# [EXERCISE DIRECTIONS]
The entries below are to be copied exactly, with every picture left out.

# [RECORDS SHOWN]
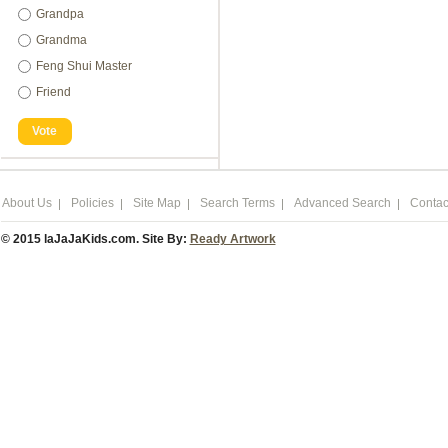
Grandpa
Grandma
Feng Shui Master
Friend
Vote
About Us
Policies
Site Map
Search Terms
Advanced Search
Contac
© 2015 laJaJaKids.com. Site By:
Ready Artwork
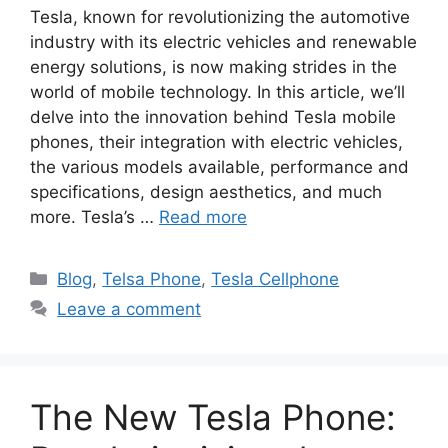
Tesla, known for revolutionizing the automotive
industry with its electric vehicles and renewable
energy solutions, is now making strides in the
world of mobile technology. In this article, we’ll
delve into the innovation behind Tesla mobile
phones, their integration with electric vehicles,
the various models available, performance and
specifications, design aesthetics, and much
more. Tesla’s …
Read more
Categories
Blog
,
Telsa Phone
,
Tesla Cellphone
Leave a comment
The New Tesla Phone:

# [RESPONSE]
Grandpa
Grandma
Feng Shui Master
Friend
Vote
About Us
Policies
Site Map
Search Terms
Advanced Search
Contac
© 2015 laJaJaKids.com. Site By:
Ready Artwork
Tesla, known for revolutionizing the automotive
industry with its electric vehicles and renewable
energy solutions, is now making strides in the
world of mobile technology. In this article, we’ll
delve into the innovation behind Tesla mobile
phones, their integration with electric vehicles,
the various models available, performance and
specifications, design aesthetics, and much
more. Tesla’s …
Read more
Categories
Blog
,
Telsa Phone
,
Tesla Cellphone
Leave a comment
The New Tesla Phone:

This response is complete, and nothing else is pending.